Information
- First date: March 8, 2009
- Last date: December 31, 2009

Events
- Total events: 7

Fights
- Total fights: 67
- Title fights: 3

Chronology
| 2008 in DREAM | 2009 in DREAM | 2010 in DREAM |

= 2009 in DREAM =

Mixed martial arts events

The year 2009 was the 2nd year in the history of DREAM, a mixed martial arts promotion based in Japan. In 2009 DREAM held 7 events beginning with, Dream 7: Featherweight Grand Prix 2009 First Round.

==Events list==

| # | Event Title | Date | Arena | Location | Attendees | Broadcast |
|---|---|---|---|---|---|---|
| 14 | Fields Dynamite!! The Power of Courage 2009 | December 31, 2009 | Saitama Super Arena | Saitama, Saitama, Japan | 45,606 | Tokyo Broadcasting System; HDNet |
| 13 | Dream 12: Cage of Dreams | October 25, 2009 | Osaka-jo Hall | Osaka, Osaka, Japan | 10,112 | Tokyo Broadcasting System; HDNet |
| 12 | Dream 11: Featherweight Grand Prix 2009 Final Round | October 6, 2009 | Yokohama Arena | Yokohama, Kanagawa, Japan | 14,039 | Tokyo Broadcasting System; HDNet |
| 11 | Dream 10: Welterweight Grand Prix 2009 Final Round | July 20, 2009 | Saitama, Saitama, Japan | Saitama Super Arena | 11,970 | Tokyo Broadcasting System; HDNet |
| 10 | Dream 9: Featherweight Grand Prix 2009 Second Round | May 26, 2009 | Yokohama Arena | Yokohama, Kanagawa, Japan | 15,009 | Tokyo Broadcasting System; HDNet |
| 9 | Dream 8: Welterweight Grand Prix 2009 First Round | April 5, 2009 | Nippon Gaishi Hall | Nagoya, Aichi, Japan | 9,129 | Tokyo Broadcasting System; HDNet |
| 8 | Dream 7: Featherweight Grand Prix 2009 First Round | March 8, 2009 | Saitama Super Arena | Saitama, Saitama, Japan | 19,528 | Tokyo Broadcasting System; HDNet |

==Dream 7: Featherweight Grand Prix 2009 First Round==

Dream 7: Featherweight Grand Prix 2009 First Round was an event held on March 8, 2009 at the Saitama Super Arena in Saitama, Saitama, Japan.

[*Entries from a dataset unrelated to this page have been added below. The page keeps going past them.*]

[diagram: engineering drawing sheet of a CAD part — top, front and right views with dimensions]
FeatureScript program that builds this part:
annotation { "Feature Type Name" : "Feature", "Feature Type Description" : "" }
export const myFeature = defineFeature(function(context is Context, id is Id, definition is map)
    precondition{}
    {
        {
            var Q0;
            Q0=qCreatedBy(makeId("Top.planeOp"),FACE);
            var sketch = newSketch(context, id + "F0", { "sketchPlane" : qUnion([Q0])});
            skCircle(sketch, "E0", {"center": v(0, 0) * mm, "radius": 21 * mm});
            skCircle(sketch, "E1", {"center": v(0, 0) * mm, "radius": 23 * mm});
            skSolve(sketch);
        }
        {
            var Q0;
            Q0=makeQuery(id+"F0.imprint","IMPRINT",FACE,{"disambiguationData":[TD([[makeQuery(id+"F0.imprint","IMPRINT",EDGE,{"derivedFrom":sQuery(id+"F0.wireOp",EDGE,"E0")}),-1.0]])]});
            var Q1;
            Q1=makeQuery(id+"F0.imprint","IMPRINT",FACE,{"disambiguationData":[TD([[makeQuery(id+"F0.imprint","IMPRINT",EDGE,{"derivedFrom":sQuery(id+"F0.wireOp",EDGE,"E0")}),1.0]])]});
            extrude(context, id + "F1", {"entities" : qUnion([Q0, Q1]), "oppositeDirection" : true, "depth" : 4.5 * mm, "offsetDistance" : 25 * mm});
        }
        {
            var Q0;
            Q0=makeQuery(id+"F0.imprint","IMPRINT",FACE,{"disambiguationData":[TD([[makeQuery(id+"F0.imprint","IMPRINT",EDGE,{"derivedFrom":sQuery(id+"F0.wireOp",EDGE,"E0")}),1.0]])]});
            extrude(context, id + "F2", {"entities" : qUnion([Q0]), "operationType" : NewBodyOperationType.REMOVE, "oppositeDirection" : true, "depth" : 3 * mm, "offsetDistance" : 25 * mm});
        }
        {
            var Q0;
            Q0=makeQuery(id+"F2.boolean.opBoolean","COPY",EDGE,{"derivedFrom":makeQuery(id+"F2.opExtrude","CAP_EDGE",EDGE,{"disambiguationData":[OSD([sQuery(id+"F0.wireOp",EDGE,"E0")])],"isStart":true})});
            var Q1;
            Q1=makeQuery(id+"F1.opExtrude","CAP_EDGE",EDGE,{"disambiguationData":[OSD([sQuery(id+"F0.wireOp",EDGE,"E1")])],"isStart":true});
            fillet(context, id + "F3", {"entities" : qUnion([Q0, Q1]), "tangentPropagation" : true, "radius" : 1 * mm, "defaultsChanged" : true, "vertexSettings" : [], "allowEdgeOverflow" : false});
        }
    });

==Dream 8: Welterweight Grand Prix 2009 First Round==

Dream 8: Welterweight Grand Prix 2009 First Round was an event held on April 5, 2009 at Nippon Gaishi Hall in Nagoya, Aichi, Japan.

==Dream 9: Featherweight Grand Prix 2009 Second Round==

Dream 9: Featherweight Grand Prix 2009 Second Round was an event held on May 26, 2009 at Yokohama Arena in Yokohama, Kanagawa, Japan.

==Dream 10: Welterweight Grand Prix 2009 Final Round==

Dream 10: Welterweight Grand Prix 2009 Final Round was an event held on July 20, 2009 at the Saitama Super Arena in Saitama, Saitama, Japan.

==Dream 11: Featherweight Grand Prix 2009 Final Round==

Dream 11: Featherweight Grand Prix 2009 Final Round was an event held on October 6, 2009 at Yokohama Arena in Yokohama, Kanagawa, Japan.

==Dream 12: Cage of Dreams==

Dream 12: Cage of Dreams was an event held on October 25, 2009 at Osaka-jo Hall in Osaka, Osaka, Japan.

==Dynamite!! The Power of Courage 2009==

Dynamite!! The Power of Courage 2009 was a mixed martial arts and kickboxing event promoted by Fighting and Entertainment Group, was an event held on December 31, 2009 at the Saitama Super Arena in Saitama, Japan. The event included bouts that encompass the DREAM, Sengoku Raiden Championship, K-1, and K-1 World MAX banners. The event aired on HDNet in North America.